Le projet soumis aux conseillers municipaux prévoit trois terrains synthétiques de football : deux terrains à 11 dont un avec tribune (chacun avec un niveau d’éclairage E5), et un demi-terrain à 8 (avec un libre accès dans certains créneaux). Ces deux terrains seront complétés par « un bloc commun de huit vestiaires avec club-house ». A côté sont prévus, en libre accès, un pumptrack (un parcours goudronné et bosselé pour 2 roues non motorisé) et un bloc sanitaire.
Le projet prévoit aussi de rénover le parking situé au nord, près des jardins ouvriers, pour l’accès à la zone de sport en libre accès, ainsi que la création d’un parking sud pour les nouveaux terrains de football, soit près de 200 places supplémentaires.

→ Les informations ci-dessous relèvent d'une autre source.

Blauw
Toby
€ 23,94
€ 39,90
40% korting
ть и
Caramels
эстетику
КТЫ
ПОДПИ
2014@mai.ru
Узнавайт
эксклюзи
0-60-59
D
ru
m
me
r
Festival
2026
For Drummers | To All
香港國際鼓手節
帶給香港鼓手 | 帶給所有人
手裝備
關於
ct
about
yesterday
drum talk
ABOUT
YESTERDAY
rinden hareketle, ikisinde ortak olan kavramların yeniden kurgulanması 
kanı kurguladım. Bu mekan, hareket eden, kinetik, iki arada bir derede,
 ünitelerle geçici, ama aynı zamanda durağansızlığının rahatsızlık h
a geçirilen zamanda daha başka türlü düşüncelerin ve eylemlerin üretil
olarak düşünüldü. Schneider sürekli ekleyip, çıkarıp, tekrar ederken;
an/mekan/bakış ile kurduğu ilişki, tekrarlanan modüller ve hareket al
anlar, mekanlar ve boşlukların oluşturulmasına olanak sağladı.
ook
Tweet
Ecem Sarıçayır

Et enfin, un mur anti-bruit, initialement prévu en option, a finalement été retenu, afin de limiter les nuisances pour le voisinage, côté Offemont. Sa hauteur sera comprise entre 2 m et 3,50 m avec une haie vive de 2 m, côté Offemont.

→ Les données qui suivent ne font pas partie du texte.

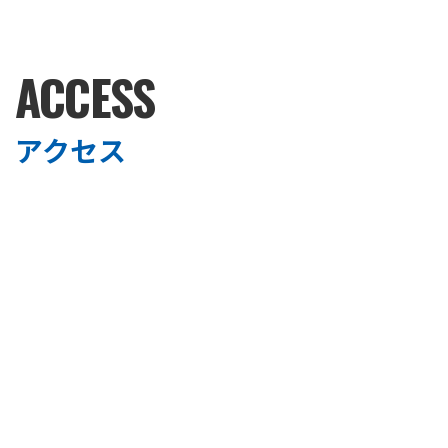
ACCESS
アクセス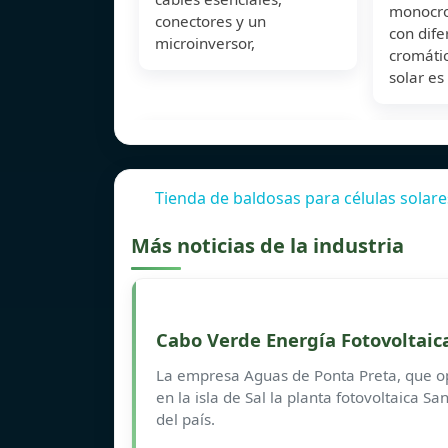
monocr
conectores y un
con dife
microinversor,
cromátic
solar es
Tienda de baldosas para células solare
Más noticias de la industria
Cabo Verde Energía Fotovoltaica
La empresa Aguas de Ponta Preta, que op
en la isla de Sal la planta fotovoltaica
del país.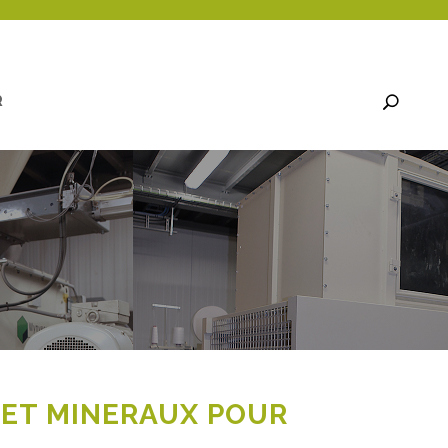
R
 ET MINERAUX POUR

Des terrains de basket, initialement envisagés, ne sont finalement pas retenus dans le projet présenté mercredi soir. « A terme, ceux-ci pourraient être repositionnés dans un autre espace induisant moins de nuisances sonores », précise le rapport soumis aux élus. Plutôt que d’installer des panneaux photovoltaïques, le projet présenté prévoit d’ombrager les parkings avec des arbres.

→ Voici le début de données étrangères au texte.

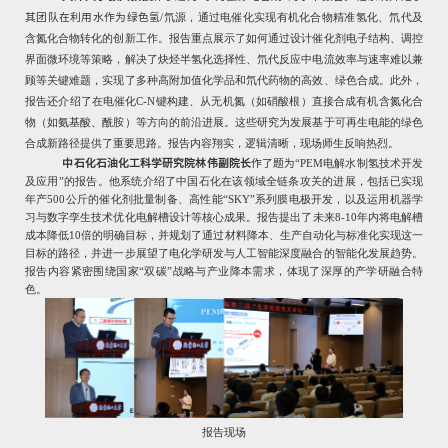
其团队在利用水作为绿色氢
/
氘源，通过电催化实现有机化合物精准氢化、氘代及
含氮化合物转化的创新工作。报告重点展示了如何通过设计催化剂电子结构、调控
界面微环境等策略，解决了炔烃半氢化选择性、氘代反应中电流效率与速率难以兼
顾等关键难题，实现了多种高附加值化学品和氘代药物的高效、绿色合成。此外，
报告还介绍了在电催化
C-N
键构建、从无机氮（如硝酸根）直接合成有机含氮化合
物（如氨基酸、酰胺）等方向的前沿进展。这些研究为发展基于可再生电能的绿色
合成新路径提供了重要思路。报告内容翔实，逻辑清晰，现场师生反响热烈。
中石化石油化工科学研究院林伟副院长
作了题为“
PEM
电解水制氢技术开发
及应用”的报告。他系统介绍了中国石化在该领域全链条攻关的进展，包括已实现
年产
500
公斤的催化剂批量制备、高性能“
SKY”
系列膜电极开发，以及运用机器学
习与数字孪生技术优化电解槽设计等核心成果。报告提出了未来
8-10
年内将电解槽
成本降低
10
倍的明确目标，并规划了通过材料降本、生产自动化与标准化实现这一
目标的路径，并进一步展望了电化学研发与人工智能深度融合的智能化发展趋势。
报告内容紧密围绕国家“双碳”战略与产业降本需求，体现了深厚的产学研融合特
色。
报告现场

Refus de participer au vote
L’enveloppe financière globale avait été évaluée à un peu plus de 6,5 millions d’euros ; le coût global du projet adopté mercredi est de plus de 8,5 millions d’euros, dont 6,5 millions d’euros financés par la commune, le reste provenant d’aides de l’agence nationale du sport (300 000 euros), du conseil départemental (400 000 euros), du Grand Belfort (400 000 euros), du conseil régional (500 000 euros) et de la Fédération française de football (100 000 euros). Il s’agit cependant d’un plan de financement prévisionnel, plusieurs subventions n’étant pas encore confirmées.
Karel Trapp, pour le groupe « En commun pour Belfort », s’est étonné du lancement d’un projet d’une telle ampleur financière à trois mois des élections alors qu’il ne figurait pas dans le projet initial de la majorité actuelle. Il s’est étonné du coût du mur prévu pour limiter les nuisances sonores et aurait préféré une rénovation du stade Serzian, de celui de la Pépinière et de celui du Mont. Et de demander un moratoire sur ce dossier, indiquant que, à défaut, son groupe ne participerait pas au vote.
Damien Meslot a défendu ce projet en indiquant qu’il correspondait à ce que les clubs ont demandé. Pour le stade Etienne-Mattler, il a annoncé son intention de faire des propositions et de demander leur avis aux Belfortains via un référendum. Enfin, concernant le coût, il a indiqué espérer en fait 3,3 millions d’euros d’aides, via des aides de l’Europe pas encore sollicitées.
Il n’y a donc pas eu de moratoire et le groupe « En commun pour Belfort » n’a pas pris part au vote. Le projet a été adopté à l’unanimité des votants.